# Feeding the yrlings area



## TiffofMo (Jan 10, 2011)

With my tight space i can't come up with a area to pen up my yrlings. Since they need daily grain and my does i try not to grain unless there nursing. I need ideas on how to build a little feeding area that only the little ones can go. I have Nigerians. I put together a pen in the barn of cattle panel. But every time i went to feed Gala would try to squeeze her fat butt threw and always got her front shoulder and head stuck in the fence . If she did not get suck she would get mad and start butting any goat that walked by lol she has a temper.


----------



## 20kidsonhill (Feb 28, 2011)

We have goat panels secured on our cattle panels, maybe even hog panels would help you and would be a little cheaper.


----------



## rustygoats (Feb 11, 2013)

I put wire on two cattle panels and flipped them upside down. Then took two and made a v connected one end to fence then left the other side open just enough for kids to fit.


----------



## crocee (Jul 25, 2008)

rustygoats said:


> I put wire on two cattle panels and flipped them upside down. Then took two and made a v connected one end to fence then left the other side open just enough for kids to fit.

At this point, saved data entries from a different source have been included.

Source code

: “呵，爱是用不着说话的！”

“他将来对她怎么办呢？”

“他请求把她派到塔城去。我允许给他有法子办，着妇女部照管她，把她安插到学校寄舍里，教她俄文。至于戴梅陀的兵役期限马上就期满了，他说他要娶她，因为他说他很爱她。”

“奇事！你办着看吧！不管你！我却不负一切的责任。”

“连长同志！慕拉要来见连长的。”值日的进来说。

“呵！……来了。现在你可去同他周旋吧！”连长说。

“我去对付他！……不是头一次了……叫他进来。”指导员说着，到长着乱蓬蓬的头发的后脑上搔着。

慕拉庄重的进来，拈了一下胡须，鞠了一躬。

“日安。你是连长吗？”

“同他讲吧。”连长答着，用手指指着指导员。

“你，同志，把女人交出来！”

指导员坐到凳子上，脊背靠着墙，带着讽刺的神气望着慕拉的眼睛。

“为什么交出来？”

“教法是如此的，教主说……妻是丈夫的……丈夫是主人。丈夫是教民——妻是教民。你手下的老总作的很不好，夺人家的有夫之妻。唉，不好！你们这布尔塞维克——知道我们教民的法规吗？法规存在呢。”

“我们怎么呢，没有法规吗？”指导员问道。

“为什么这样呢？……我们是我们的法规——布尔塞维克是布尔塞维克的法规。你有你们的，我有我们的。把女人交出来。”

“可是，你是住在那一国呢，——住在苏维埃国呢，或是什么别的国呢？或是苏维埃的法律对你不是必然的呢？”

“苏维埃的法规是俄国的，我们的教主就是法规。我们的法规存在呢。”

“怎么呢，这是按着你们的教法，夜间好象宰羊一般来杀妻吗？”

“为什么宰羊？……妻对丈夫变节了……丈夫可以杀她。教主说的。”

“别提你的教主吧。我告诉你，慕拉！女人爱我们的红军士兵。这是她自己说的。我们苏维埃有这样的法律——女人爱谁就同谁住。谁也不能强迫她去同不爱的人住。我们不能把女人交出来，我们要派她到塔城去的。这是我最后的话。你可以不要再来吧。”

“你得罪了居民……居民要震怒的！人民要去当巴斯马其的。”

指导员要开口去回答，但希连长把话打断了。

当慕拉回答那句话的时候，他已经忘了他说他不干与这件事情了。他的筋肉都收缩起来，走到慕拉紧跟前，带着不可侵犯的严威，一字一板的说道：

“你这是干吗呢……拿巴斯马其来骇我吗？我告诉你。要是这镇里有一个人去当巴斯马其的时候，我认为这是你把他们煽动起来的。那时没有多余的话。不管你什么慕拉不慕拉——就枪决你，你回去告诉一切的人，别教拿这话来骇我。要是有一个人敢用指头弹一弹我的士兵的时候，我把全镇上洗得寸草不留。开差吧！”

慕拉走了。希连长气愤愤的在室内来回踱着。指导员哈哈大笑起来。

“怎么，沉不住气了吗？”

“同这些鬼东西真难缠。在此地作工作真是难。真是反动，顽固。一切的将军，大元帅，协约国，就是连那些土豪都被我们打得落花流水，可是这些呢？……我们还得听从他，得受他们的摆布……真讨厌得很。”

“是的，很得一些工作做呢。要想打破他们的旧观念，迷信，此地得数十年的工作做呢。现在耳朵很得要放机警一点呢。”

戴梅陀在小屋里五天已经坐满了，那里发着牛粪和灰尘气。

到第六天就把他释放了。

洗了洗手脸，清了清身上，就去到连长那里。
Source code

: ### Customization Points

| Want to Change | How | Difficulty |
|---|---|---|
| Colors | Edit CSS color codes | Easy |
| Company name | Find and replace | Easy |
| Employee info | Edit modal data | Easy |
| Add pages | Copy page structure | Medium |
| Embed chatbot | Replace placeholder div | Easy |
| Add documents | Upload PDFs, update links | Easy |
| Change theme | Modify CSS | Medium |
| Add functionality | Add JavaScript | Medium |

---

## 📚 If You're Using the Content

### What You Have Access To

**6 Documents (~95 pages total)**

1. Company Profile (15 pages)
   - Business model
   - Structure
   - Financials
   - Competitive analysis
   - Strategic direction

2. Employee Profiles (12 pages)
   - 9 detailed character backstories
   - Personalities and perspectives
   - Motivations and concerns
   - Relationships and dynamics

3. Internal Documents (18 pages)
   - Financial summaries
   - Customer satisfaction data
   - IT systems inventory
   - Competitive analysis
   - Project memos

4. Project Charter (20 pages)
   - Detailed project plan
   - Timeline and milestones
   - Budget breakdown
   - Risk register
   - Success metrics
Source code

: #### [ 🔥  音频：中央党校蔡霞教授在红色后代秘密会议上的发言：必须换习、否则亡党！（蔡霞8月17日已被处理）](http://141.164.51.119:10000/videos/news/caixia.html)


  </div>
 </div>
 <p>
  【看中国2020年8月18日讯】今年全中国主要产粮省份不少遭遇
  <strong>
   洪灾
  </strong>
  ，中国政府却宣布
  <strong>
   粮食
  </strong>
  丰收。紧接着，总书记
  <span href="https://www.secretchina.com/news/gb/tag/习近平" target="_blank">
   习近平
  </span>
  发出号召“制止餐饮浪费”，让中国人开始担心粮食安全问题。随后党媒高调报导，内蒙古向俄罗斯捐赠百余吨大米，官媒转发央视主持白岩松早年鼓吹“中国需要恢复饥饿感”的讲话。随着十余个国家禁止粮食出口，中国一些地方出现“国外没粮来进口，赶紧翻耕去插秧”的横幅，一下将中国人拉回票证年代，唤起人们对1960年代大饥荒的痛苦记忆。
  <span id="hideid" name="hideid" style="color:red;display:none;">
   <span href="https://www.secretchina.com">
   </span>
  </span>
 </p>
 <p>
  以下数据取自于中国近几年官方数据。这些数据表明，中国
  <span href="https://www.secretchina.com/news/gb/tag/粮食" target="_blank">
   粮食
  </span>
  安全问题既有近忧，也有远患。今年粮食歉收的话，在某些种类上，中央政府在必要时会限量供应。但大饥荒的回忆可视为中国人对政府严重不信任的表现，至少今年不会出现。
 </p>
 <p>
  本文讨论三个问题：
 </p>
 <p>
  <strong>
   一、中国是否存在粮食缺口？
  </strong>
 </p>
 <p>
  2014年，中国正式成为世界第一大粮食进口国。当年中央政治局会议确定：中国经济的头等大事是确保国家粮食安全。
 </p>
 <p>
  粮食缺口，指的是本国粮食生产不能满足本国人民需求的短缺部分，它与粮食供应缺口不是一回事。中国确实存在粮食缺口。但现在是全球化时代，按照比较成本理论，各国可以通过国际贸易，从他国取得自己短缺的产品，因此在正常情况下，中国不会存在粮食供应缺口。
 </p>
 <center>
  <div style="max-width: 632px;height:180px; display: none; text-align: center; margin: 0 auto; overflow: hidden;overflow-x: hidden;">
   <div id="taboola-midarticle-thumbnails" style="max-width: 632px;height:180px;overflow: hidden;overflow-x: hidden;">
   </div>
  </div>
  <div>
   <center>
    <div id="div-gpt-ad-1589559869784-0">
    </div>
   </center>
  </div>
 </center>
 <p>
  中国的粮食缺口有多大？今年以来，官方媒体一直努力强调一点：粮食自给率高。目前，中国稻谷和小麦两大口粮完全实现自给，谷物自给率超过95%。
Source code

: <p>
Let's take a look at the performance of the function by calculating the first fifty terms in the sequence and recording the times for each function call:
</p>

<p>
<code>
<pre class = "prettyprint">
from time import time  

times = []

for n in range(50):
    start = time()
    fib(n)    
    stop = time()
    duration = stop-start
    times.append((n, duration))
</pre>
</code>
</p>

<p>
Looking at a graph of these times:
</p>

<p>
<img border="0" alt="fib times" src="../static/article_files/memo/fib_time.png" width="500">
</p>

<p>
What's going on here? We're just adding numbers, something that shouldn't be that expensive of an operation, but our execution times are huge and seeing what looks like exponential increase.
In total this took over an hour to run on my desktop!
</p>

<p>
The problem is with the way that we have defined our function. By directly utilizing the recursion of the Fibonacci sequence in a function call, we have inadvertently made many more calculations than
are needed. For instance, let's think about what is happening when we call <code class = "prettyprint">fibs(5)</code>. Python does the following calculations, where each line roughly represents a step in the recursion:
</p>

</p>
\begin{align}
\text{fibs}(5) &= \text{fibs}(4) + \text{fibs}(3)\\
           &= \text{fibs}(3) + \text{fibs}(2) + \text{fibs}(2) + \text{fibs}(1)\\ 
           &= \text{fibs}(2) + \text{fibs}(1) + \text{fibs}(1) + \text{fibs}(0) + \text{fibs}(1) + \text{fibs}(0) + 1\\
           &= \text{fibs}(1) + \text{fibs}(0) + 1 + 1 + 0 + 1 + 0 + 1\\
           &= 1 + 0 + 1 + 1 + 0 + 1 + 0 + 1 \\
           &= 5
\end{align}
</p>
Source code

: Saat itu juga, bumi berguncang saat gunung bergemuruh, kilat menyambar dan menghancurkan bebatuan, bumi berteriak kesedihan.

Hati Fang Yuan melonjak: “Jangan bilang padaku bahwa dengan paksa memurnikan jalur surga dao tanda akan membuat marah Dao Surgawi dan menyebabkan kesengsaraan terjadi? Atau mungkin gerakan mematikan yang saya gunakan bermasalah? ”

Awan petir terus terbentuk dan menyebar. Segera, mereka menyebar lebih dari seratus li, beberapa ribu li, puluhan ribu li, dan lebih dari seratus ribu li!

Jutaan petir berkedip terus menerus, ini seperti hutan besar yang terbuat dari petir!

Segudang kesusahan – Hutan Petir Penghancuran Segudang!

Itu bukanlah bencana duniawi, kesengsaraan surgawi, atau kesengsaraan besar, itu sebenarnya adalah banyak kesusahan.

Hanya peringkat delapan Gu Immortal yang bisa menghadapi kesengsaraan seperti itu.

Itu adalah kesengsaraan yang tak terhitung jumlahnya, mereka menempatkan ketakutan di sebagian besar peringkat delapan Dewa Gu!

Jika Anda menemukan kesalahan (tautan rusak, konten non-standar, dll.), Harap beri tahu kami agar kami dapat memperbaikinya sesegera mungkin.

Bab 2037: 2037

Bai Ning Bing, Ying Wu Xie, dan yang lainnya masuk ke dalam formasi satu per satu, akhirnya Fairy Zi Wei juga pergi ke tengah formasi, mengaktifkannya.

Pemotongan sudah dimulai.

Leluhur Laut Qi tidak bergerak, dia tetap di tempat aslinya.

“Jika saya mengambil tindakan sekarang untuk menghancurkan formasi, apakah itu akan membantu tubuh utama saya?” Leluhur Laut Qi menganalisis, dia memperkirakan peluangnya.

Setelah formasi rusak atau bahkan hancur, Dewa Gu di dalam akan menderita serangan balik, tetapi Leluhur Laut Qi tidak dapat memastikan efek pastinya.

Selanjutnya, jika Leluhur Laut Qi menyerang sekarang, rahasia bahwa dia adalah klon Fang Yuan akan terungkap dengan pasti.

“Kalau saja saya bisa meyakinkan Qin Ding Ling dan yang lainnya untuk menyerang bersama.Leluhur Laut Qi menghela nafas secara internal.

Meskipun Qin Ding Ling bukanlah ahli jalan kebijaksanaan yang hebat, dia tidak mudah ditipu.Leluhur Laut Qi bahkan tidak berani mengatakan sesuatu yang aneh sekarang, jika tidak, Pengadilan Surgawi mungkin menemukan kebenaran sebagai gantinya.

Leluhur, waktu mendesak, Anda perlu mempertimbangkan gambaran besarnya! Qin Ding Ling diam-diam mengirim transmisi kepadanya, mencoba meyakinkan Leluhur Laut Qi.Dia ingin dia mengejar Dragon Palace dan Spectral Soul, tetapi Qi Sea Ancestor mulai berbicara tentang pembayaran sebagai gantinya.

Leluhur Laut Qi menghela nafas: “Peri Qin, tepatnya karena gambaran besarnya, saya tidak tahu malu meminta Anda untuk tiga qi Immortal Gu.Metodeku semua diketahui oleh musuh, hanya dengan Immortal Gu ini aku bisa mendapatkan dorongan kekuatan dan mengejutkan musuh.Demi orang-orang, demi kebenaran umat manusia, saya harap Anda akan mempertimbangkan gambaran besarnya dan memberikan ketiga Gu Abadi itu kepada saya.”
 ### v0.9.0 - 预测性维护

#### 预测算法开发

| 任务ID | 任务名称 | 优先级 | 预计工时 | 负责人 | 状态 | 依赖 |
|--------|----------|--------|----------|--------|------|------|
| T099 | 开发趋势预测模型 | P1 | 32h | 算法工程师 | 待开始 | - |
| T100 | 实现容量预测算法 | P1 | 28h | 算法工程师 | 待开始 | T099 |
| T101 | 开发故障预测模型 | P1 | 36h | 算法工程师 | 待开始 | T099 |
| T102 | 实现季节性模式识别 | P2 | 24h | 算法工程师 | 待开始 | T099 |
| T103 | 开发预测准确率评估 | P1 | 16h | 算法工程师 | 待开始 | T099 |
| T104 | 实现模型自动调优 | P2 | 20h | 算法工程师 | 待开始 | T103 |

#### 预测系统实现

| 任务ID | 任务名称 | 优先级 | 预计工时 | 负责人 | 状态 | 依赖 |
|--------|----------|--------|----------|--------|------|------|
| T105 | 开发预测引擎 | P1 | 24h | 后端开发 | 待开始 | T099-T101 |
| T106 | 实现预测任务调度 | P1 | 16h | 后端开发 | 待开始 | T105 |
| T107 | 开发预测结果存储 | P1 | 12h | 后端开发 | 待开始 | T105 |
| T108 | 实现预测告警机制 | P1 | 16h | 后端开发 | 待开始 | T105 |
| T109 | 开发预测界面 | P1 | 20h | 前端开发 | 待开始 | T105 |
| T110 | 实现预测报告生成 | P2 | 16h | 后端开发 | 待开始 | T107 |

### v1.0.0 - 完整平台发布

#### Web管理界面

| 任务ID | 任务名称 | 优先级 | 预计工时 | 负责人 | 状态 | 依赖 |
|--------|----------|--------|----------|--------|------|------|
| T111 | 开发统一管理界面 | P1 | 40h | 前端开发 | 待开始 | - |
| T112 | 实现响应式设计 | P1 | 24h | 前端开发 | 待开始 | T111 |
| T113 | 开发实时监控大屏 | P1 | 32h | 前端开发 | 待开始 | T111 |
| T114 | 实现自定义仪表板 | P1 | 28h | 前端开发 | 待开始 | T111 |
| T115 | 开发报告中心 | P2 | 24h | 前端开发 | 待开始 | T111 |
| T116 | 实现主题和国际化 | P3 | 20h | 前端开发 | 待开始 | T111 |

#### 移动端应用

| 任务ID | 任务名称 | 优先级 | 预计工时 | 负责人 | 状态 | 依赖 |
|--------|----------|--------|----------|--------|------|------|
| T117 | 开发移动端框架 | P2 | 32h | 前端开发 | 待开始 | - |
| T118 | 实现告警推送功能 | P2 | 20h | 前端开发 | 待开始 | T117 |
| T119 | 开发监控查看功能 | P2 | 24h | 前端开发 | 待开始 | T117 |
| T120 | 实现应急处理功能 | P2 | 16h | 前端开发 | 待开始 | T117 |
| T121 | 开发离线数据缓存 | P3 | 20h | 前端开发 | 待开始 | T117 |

Can you show a picture of this. I can't get my brain wrapped around the description. I need something to feed the babies in that the adult piggys cant get into.


----------



## rustygoats (Feb 11, 2013)

Hope this helps


----------



## crocee (Jul 25, 2008)

Thank you. Now I understand and can fashion something like that for my goats.


----------



## rustygoats (Feb 11, 2013)

I also use a short chain so the big goats can't push it open. I chain it to the t post.


----------



## TiffofMo (Jan 10, 2011)

I finally came up with something. I've got nigerians and only 4 little ones. So what I did was a puppy play pen wired to the cattle panel. I also hung the mineral feeder on the yrlings side and put a wooden box down so they can reach there minerals. For there alfalfa I had leftover rabbit water pans I hung them on the puppy pen side. And there I had it they mostly eat the mineral wish they would eat there alfalfa better. Will try to get pics on here today.


----------